Safety is a big issue, not only in biological laboratories but also pretty much in any research facility worldwide. This is why our universities in Graz and in Manchester established general safety rules that are mandatory for all researchers in our facilities.
Food and cosmetic material is absolutely forbidden inside the lab.
When we enter the lab we put on lab coats and wash our hands to make sure to not bring any contamination into our lab. When working with living organisms we make sure to wear gloves and safety goggles must be used when working with harmful substances.
Using ethidiumbromide is only allowed in specially designated rooms and special, nitrile gloves have to be worn at all times. Also no equipment that might be contaminated with ethidiumbromide can be taken out of that room and we must not take any general labmaterial, such as lab books, computers or even Eppi racks into that room.
Special UV proof gloves have to be used when visualizing stained DNA under UV light.
When handling hot material such as autoclaved glass wears or media compositions, heat proof gloves must be worn.
Certain items of equipment that we are not familiar with require an introduction to us by a more experienced member of the lab.

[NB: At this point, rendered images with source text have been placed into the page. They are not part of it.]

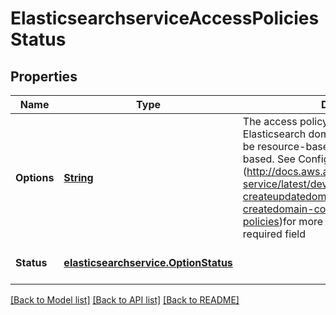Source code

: # ElasticsearchserviceAccessPoliciesStatus
## Properties

Name | Type | Description | Notes
------------ | ------------- | ------------- | -------------
**Options** | [**String**](string.md) | The access policy configured for the Elasticsearch domain. Access policies may be resource-based, IP-based, or IAM-based. See Configuring Access Policies (http://docs.aws.amazon.com/elasticsearch-service/latest/developerguide/es-createupdatedomains.html#es-createdomain-configure-access-policies)for more information.  Options is a required field | [optional] [default to null]
**Status** | [**elasticsearchservice.OptionStatus**](elasticsearchservice.OptionStatus.md) |  | [optional] [default to null]

[[Back to Model list]](../README.md#documentation-for-models) [[Back to API list]](../README.md#documentation-for-api-endpoints) [[Back to README]](../README.md)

When working with delicate materials that need special protection against contamination not only Bunsen burners but also sometimes the lamina flow hoods are used.
For all researchers it should be self explanatory that you wash your hands every time you leave the lab!
Safe project design
The quorum sensing systems used in our expression system come from potential pathogens. Pantoea stewartii subsp. stewartii which originally contains the EsaR/I system is a plant pathogen causing Stewart’s wilt, a serious disease of corn. Burkholderia cenocepacia, delivering the CepI/R system, is an opportunistic pathogen for humans with cystic fibrosis or chronic granulomatous disease. So to avoid working with these strains we got the genes synthesized rather than obtaining them from the bacteria via PCR.
The enzymes used for the synthetic pathways of L-DOPA and Dopamine should not pose any safety risks. They are of eukaryotic origin and impose a heavy load on E. coli, so it is highly unlikely for them to spread by giving a selectional advantage.
For the first stages only standard laboratory strains of E. coli (BL 21 and TOP10) are used. Additionally the used ampicillin resistance ensures a minimal viability of the used plasmids outside the ampicillin media in our lab. The same applies to the integration of our construct into the probiotic E. coli Nissle 1917. The (at this point highly theoretical) integration of this modified probiotic strain into patients’ gut floras however would require a whole lot of other biosafety considerations, we don’t have to fully consider yet. However, the setup of our multidimensional expression system allows for the introduction of a suicide mechanism at a high specific bacterial density to reduce the chance of overgrowth of the natural gut flora.
Safe lab work
Outside the usual “good lab practice” no other safety measures were necessary for our work.
We sent in our BioBricks through the standard shipping process, required by iGEM. In addition we sent our pCERI vector to the iGEM Team Norwich by spotting it on steril filter paper, according Rosman, Miller. Improved method for plasmid shipment. Biotechniques. 1990 May;8(5):509. This way there was no need to send living organisms.